There are still new harvard architecture microcontrollers being designed. It provides some security in the field as well as simplifying the chip layout.




It'd be pretty annoying for a JIT compiler to have to manage too. Java can do a garbage collection with barely any memory left - cool! But, it'd be a shame if similar tricky stuff was written just to e.g. decompile code just to make way for more code space. Pages with only one of 'write' or 'execute' privileges work well enough


Harvard architecture is pretty common in MCU and ASIC space, and especially in tiny little low-powered processors that might have a tiny bit of flash that instructions are read out of and an even smaller amount of SRAM for data. The ARM9 architecture is effectively Harvard for example.


These use cases could be served by asking the operating system or the hardware to copy data to the code memory. Weakens absolute protection, but it would be an escape hatch to enable JIT compilers.


That's half the definitional difference between Harvard and Von Neumann architectures, though - That never the twain shall meet.

There's a second insight on the tip of my tongue, here: Harvard architectures can emulate Von Neumann ones, and vice versa. And problems, specific problems, can be solved by either. But it seems to me that there's something interesting about emulation too - That Harvard architectures can open themselves up to precisely the same vectors of attacks if you enable "Copy this data block to code memory".

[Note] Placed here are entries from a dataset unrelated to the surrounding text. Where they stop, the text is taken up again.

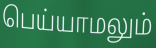
பெய்யாமலும்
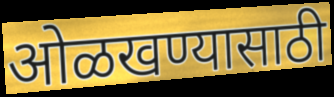
ओळखण्यासाठी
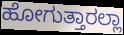
ಹೋಗುತ್ತಾರಲ್ಲಾ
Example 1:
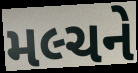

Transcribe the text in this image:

મલ્ચને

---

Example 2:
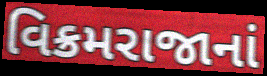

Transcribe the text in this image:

વિક્રમરાજાનાં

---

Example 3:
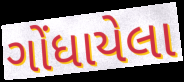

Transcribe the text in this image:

ગોંધાયેલા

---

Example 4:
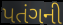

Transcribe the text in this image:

પતંગની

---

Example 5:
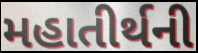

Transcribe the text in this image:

મહાતીર્થની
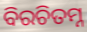
ବିରଚିତମ୍ନ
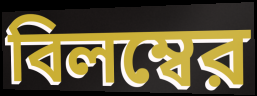
বিলম্বের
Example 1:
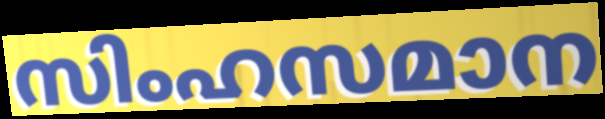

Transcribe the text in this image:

സിംഹസമാന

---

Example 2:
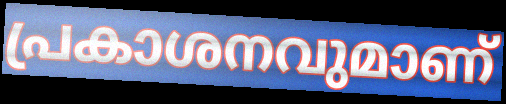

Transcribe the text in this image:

പ്രകാശനവുമാണ്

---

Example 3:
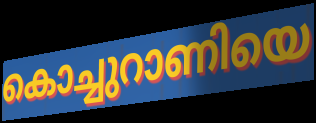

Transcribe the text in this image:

കൊച്ചുറാണിയെ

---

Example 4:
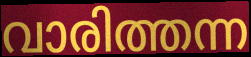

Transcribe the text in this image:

വാരിത്തന്ന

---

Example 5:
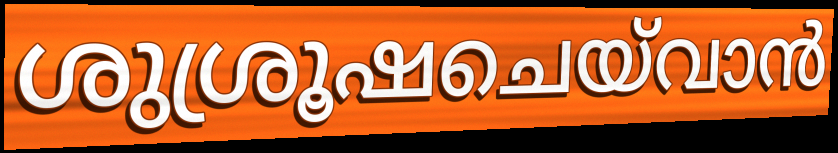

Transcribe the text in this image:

ശുശ്രൂഷചെയ്‌വാൻ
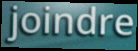
joindre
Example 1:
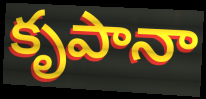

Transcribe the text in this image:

కృపానా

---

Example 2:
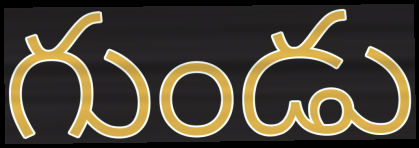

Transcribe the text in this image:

గుండు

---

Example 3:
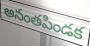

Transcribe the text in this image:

అనంతపిండక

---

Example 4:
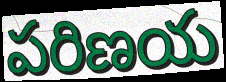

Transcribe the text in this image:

పరిణయ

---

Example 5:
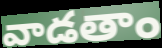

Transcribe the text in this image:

వాడతాం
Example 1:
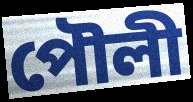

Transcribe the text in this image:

পৌলী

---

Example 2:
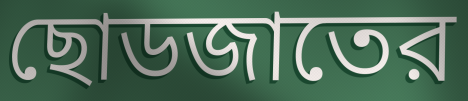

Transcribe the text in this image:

ছোডজাতের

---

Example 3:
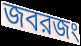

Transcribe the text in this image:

জবরজং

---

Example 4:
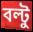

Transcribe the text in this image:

বল্টু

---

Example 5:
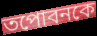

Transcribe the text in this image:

তপোবনকে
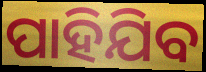
ପାହିଯିବ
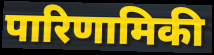
पारिणामिकी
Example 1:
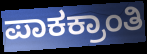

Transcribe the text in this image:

ಪಾಕಕ್ರಾಂತಿ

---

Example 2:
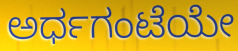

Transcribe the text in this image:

ಅರ್ಧಗಂಟೆಯೇ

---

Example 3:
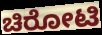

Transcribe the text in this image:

ಚಿರೋಟಿ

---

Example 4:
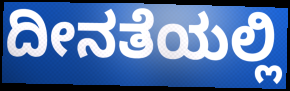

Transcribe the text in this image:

ದೀನತೆಯಲ್ಲಿ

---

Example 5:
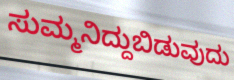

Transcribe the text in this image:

ಸುಮ್ಮನಿದ್ದುಬಿಡುವುದು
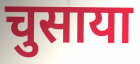
चुसाया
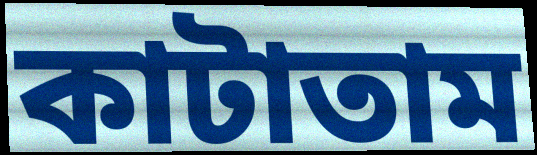
কাটাতাম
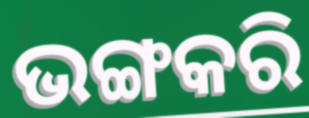
ଭଙ୍ଗକରି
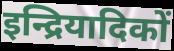
इन्द्रियादिकों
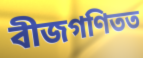
বীজগণিতত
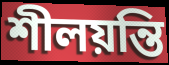
শীলয়ন্তি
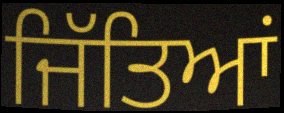
ਜਿੱਤਿਆਂ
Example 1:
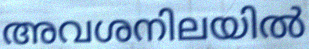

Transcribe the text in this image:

അവശനിലയിൽ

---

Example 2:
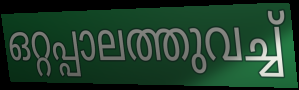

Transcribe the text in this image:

ഒറ്റപ്പാലത്തുവച്ച്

But not if instead of copying, they support a "Run this data as a program in virtual machine with access to these segments of memory" operation. The behavior would be functionally identical to emulating the architecture and interpreting the data, except that it wouldn't be slow and could be done recursively with no cumulative overhead.


If you couldn't transfer data memory to code memory at all, how would it be possible to write an ordinary compiler? If it's possible to run a compiler on the system, just have your JIT do whatever the compiler does.


Write it to the filesystem (ELF format presumably) and execute the file.

Some Harvard architecture implementations provide ways of shoving data into executable space and back (like special copy instructions) but it's not general purpose. Generally you compile on Von Neumann and flash to Harvard.


Well you write a bytecode compiler and run an interpreter for it out of code space. It could be a JIT compiler, just not one that generated native code.

This approach was pretty common in the 80s Lisp days IIRC.


Java already compiles to bytecode, which executes on the JVM. But this is too slow for most practical applications. JIT compilation to native code is crucial for execution of Java programs with competitive speed.

It would be possible to compile everything to machine code ahead of time (pretty much what GraalVM does), but that would compile everything even if it would never end up being executed*. Without JIT compiler, it would not be possible to recompile code to take advantage of tracing information gathered at runtime. Also, newly loaded Java code would not be able to be optimized at all.

There are workarounds for all of these. For example, the JIT compiler could generate a new executable with the optimized code and migrate execution state to a new process. But it seems very clunky.

*: Not really an issue with microservices and stripped-down binaries. A huge deal for IDEs and environments with plugin architecture though.


In a standard harvard architecture that isn't possible.